EmbeddedPython
Run a document through a Java embedded Graal Python environment.
Why Use It?
EmbeddedPython executes per-document Python code inside the Lucille JVM using GraalPy. Instead of returning a JSON object, your script mutates the current document directly through a Python-friendly proxy bound as doc (and the raw Java document as rawDoc). This avoids ports, subprocesses, venvs, and per-document JSON round trips.
When To Use It
Use EmbeddedPython when you need one or more of the following:
- Minimal operational overhead (ports, subprocess lifecycle, venv creation, pip installs).
- No use of any external Python libraries or native dependencies that require a real Python environment.
- Lightweight field enrichment/transformation.
When To Use ExternalPython Instead
Avoid EmbeddedPython and use ExternalPython when you need one or more of the following:
- Real Python compatibility (including packages with native dependencies).
- Dependency management via a requirements.txt installed into a managed venv.

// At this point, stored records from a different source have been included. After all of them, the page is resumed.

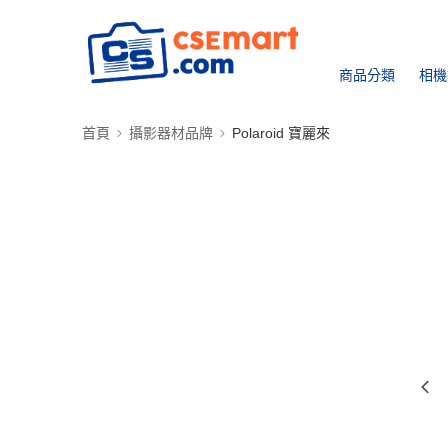
商品分類
相機
首頁
攝影器材品牌
Polaroid 寶麗來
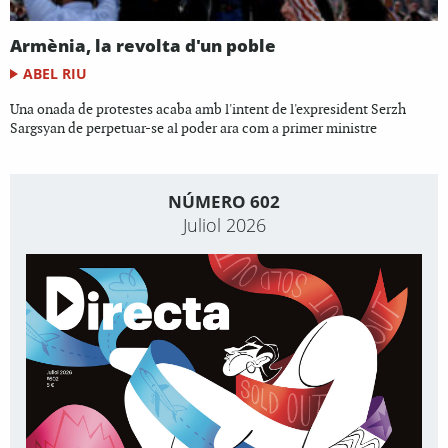
Armènia, la revolta d'un poble
ABEL RIU
Una onada de protestes acaba amb l'intent de l'expresident Serzh
Sargsyan de perpetuar-se al poder ara com a primer ministre
NÚMERO 602
Juliol 2026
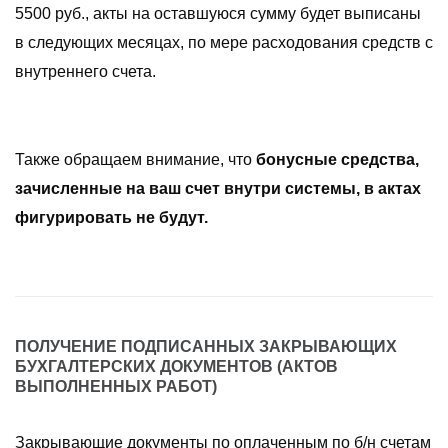
5500 руб., акты на оставшуюся сумму будет выписаны
в следующих месяцах, по мере расходования средств с
внутреннего счета.
Также обращаем внимание, что
бонусные средства,
зачисленные на ваш счет внутри системы, в актах
фигурировать не будут.
ПОЛУЧЕНИЕ ПОДПИСАННЫХ ЗАКРЫВАЮЩИХ
БУХГАЛТЕРСКИХ ДОКУМЕНТОВ (АКТОВ
ВЫПОЛНЕННЫХ РАБОТ)
Закрывающие документы по оплаченным по б/н счетам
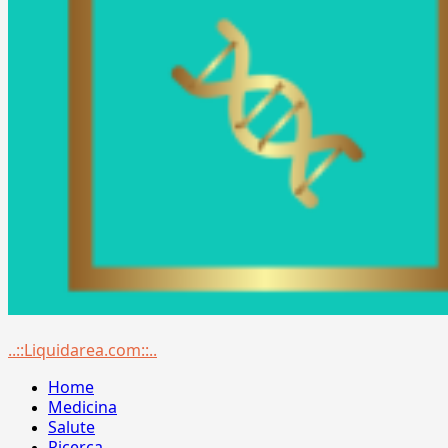
Menu
..::Liquidarea.com::..
principale
Home
Medicina
Salute
Ricerca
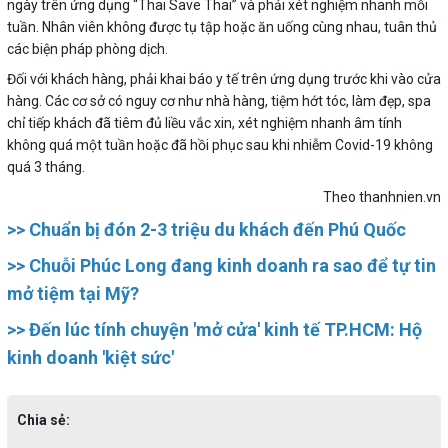
ngày trên ứng dụng “Thai Save Thai” và phải xét nghiệm nhanh mỗi
tuần. Nhân viên không được tụ tập hoặc ăn uống cùng nhau, tuân thủ
các biện pháp phòng dịch.
Đối với khách hàng, phải khai báo y tế trên ứng dụng trước khi vào cửa
hàng. Các cơ sở có nguy cơ như nhà hàng, tiệm hớt tóc, làm đẹp, spa
chỉ tiếp khách đã tiêm đủ liều vắc xin, xét nghiệm nhanh âm tính
không quá một tuần hoặc đã hồi phục sau khi nhiễm Covid-19 không
quá 3 tháng.
Theo thanhnien.vn
>> Chuẩn bị đón 2-3 triệu du khách đến Phú Quốc
>> Chuỗi Phúc Long đang kinh doanh ra sao để tự tin
mở tiệm tại Mỹ?
>> Đến lúc tính chuyện 'mở cửa' kinh tế TP.HCM: Hộ
kinh doanh 'kiệt sức'
Chia sẻ:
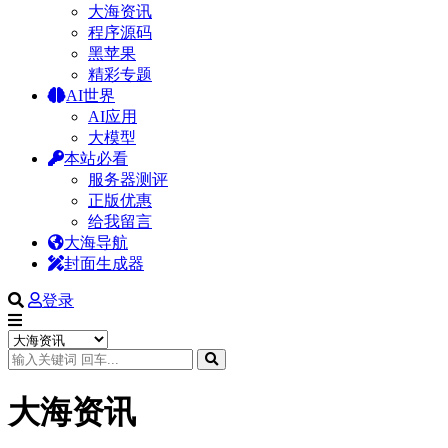
大海资讯
程序源码
黑苹果
精彩专题
AI世界
AI应用
大模型
本站必看
服务器测评
正版优惠
给我留言
大海导航
封面生成器
登录
大海资讯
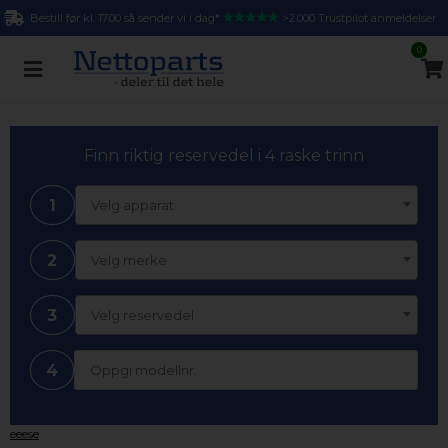
Bestill før kl. 17.00 så sender vi i dag*
>2.000 Trustpilot anmeldelser
0
Finn riktig reservedel i 4 raske trinn
1
Velg apparat
2
Velg merke
3
Velg reservedel
4
eeese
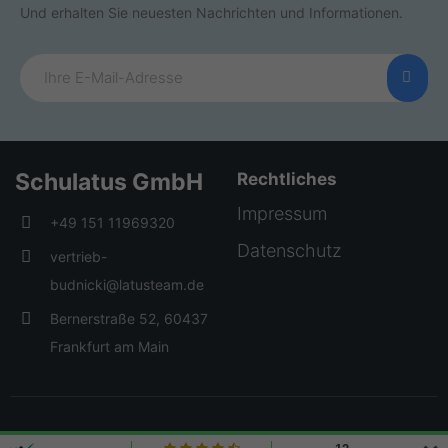
Und erhalten Sie neuesten Nachrichten und Informationen.
Schulatus GmbH
Rechtliches
Impressum
+49 151 11969320
Datenschutz
vertrieb-
budnicki@latusteam.de
Bernerstraße 52, 60437
Frankfurt am Main
© 2026 Creative Elements. All rights reserved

- Process isolation apart from the JVM.
Example
Input Document
{
"id": "doc-1",
"title": "Hello",
"author": "Test",
"views": 123
}
Python Script
doc["title"] = doc["title"].upper()
Output Document
{
"id": "doc-1",
"title": "HELLO",
"author": "Test",
"views": 123
}
Config Parameters
{
name: "EmbeddedPython-Example"
class: "com.kmwllc.lucille.stage.EmbeddedPython"
# Specify exactly one of the following:
script_path: "/path/to/my_script.py"
script: "doc['title'] = doc['title'].upper()"
}